--- Task item ---
Express part of the source text in the data below as a JSON list of strings, one string per line and with blank lines left out. Begin at the line that contains "to the Sands", and stop after the line that contains "- Added Small Ships".

**** Dataset ****

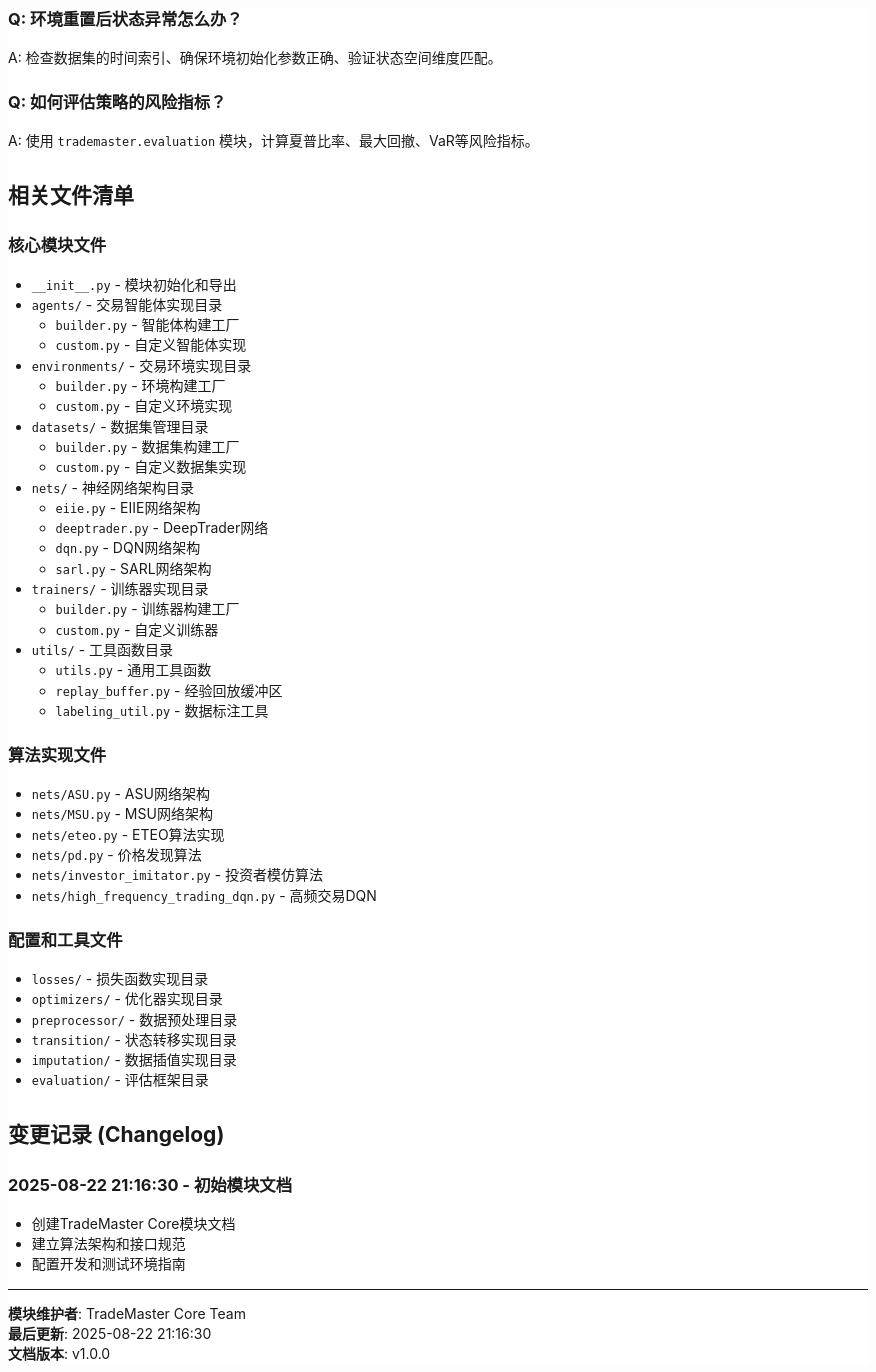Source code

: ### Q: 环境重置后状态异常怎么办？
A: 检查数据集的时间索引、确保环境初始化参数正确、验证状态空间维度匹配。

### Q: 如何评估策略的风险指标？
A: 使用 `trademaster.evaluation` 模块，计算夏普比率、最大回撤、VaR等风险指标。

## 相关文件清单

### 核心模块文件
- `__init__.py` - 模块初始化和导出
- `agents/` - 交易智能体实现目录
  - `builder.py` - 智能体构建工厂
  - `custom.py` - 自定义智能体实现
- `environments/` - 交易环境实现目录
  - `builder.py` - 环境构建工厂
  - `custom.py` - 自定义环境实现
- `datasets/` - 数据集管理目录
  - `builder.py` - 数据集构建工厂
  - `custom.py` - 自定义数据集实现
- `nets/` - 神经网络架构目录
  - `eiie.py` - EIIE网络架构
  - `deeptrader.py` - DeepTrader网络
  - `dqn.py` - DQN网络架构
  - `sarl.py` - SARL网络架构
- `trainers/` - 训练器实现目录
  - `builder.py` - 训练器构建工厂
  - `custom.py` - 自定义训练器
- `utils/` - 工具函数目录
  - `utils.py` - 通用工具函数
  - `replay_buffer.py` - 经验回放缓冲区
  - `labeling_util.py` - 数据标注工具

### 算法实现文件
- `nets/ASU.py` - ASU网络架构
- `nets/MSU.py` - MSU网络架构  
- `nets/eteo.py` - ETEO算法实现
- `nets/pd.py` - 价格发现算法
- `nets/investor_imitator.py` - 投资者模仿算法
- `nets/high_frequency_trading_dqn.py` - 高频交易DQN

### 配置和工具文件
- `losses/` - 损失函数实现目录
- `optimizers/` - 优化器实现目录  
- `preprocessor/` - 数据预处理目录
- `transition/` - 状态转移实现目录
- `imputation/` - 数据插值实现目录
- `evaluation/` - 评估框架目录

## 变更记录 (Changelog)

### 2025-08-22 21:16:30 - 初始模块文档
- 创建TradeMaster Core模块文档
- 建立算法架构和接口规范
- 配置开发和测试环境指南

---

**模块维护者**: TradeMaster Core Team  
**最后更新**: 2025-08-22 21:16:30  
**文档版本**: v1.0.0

****
**** Dataset ****

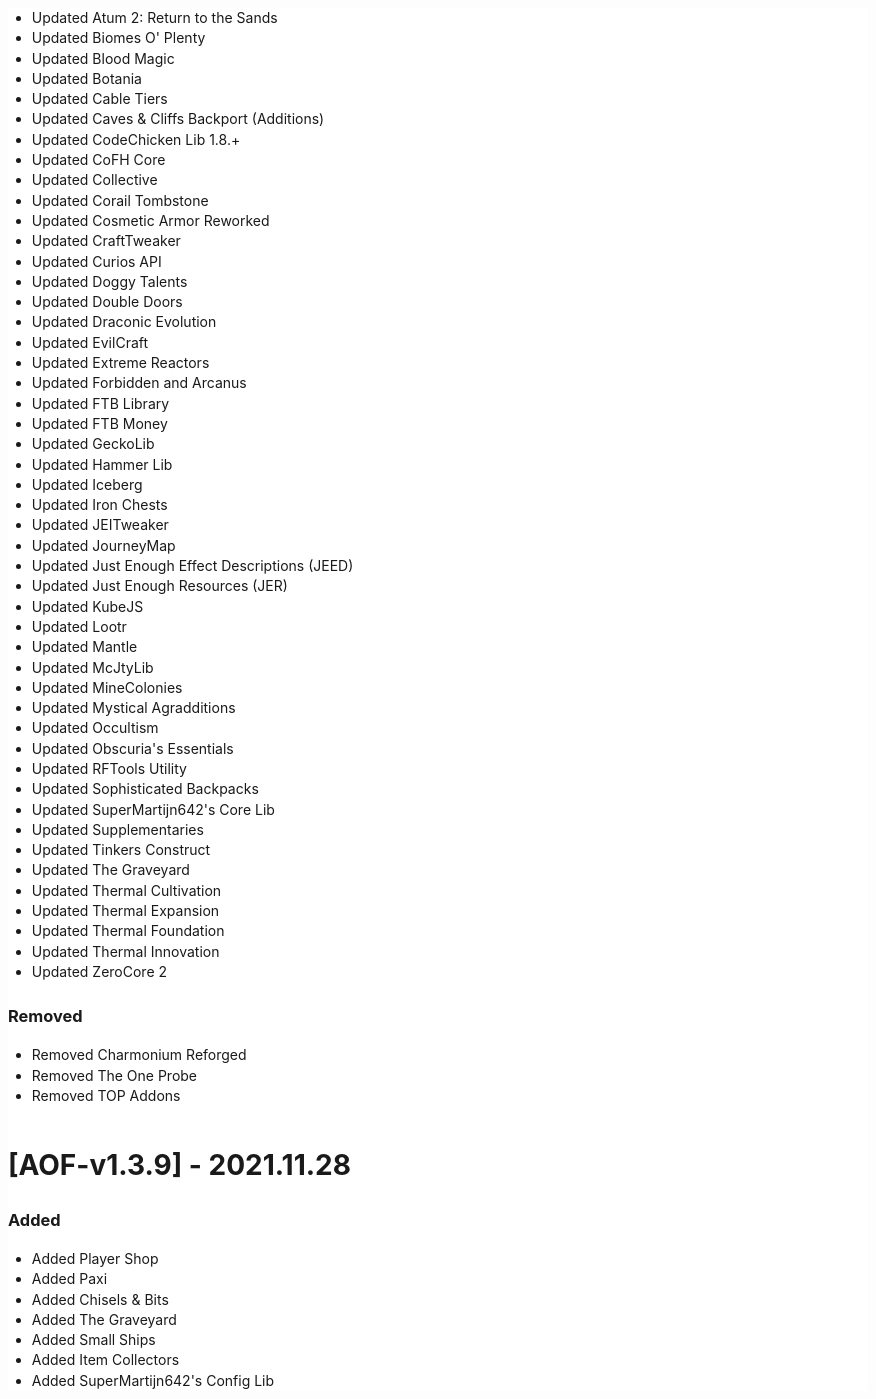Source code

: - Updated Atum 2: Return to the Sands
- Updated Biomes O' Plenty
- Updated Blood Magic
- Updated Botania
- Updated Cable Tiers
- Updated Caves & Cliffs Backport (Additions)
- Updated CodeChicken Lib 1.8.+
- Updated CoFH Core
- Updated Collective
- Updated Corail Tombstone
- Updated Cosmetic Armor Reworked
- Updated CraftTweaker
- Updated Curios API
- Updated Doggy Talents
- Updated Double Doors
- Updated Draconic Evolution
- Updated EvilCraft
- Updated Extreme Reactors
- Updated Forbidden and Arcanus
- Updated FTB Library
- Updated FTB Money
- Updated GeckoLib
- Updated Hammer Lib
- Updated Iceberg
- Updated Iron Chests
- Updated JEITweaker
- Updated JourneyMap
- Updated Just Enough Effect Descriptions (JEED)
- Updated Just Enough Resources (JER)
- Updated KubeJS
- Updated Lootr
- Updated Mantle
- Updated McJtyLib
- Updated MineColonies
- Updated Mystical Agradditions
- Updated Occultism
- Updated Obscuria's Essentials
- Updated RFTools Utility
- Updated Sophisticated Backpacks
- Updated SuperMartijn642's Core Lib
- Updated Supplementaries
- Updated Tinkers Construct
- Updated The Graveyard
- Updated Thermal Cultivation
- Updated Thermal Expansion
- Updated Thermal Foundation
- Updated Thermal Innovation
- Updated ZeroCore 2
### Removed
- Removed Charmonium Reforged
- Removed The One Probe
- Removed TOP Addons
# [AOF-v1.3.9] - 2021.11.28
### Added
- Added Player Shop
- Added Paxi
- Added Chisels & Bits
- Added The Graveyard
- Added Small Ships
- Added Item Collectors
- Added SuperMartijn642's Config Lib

****

--- Response below ---
[
  ": - Updated Atum 2: Return to the Sands",
  "- Updated Biomes O' Plenty",
  "- Updated Blood Magic",
  "- Updated Botania",
  "- Updated Cable Tiers",
  "- Updated Caves & Cliffs Backport (Additions)",
  "- Updated CodeChicken Lib 1.8.+",
  "- Updated CoFH Core",
  "- Updated Collective",
  "- Updated Corail Tombstone",
  "- Updated Cosmetic Armor Reworked",
  "- Updated CraftTweaker",
  "- Updated Curios API",
  "- Updated Doggy Talents",
  "- Updated Double Doors",
  "- Updated Draconic Evolution",
  "- Updated EvilCraft",
  "- Updated Extreme Reactors",
  "- Updated Forbidden and Arcanus",
  "- Updated FTB Library",
  "- Updated FTB Money",
  "- Updated GeckoLib",
  "- Updated Hammer Lib",
  "- Updated Iceberg",
  "- Updated Iron Chests",
  "- Updated JEITweaker",
  "- Updated JourneyMap",
  "- Updated Just Enough Effect Descriptions (JEED)",
  "- Updated Just Enough Resources (JER)",
  "- Updated KubeJS",
  "- Updated Lootr",
  "- Updated Mantle",
  "- Updated McJtyLib",
  "- Updated MineColonies",
  "- Updated Mystical Agradditions",
  "- Updated Occultism",
  "- Updated Obscuria's Essentials",
  "- Updated RFTools Utility",
  "- Updated Sophisticated Backpacks",
  "- Updated SuperMartijn642's Core Lib",
  "- Updated Supplementaries",
  "- Updated Tinkers Construct",
  "- Updated The Graveyard",
  "- Updated Thermal Cultivation",
  "- Updated Thermal Expansion",
  "- Updated Thermal Foundation",
  "- Updated Thermal Innovation",
  "- Updated ZeroCore 2",
  "### Removed",
  "- Removed Charmonium Reforged",
  "- Removed The One Probe",
  "- Removed TOP Addons",
  "# [AOF-v1.3.9] - 2021.11.28",
  "### Added",
  "- Added Player Shop",
  "- Added Paxi",
  "- Added Chisels & Bits",
  "- Added The Graveyard",
  "- Added Small Ships"
]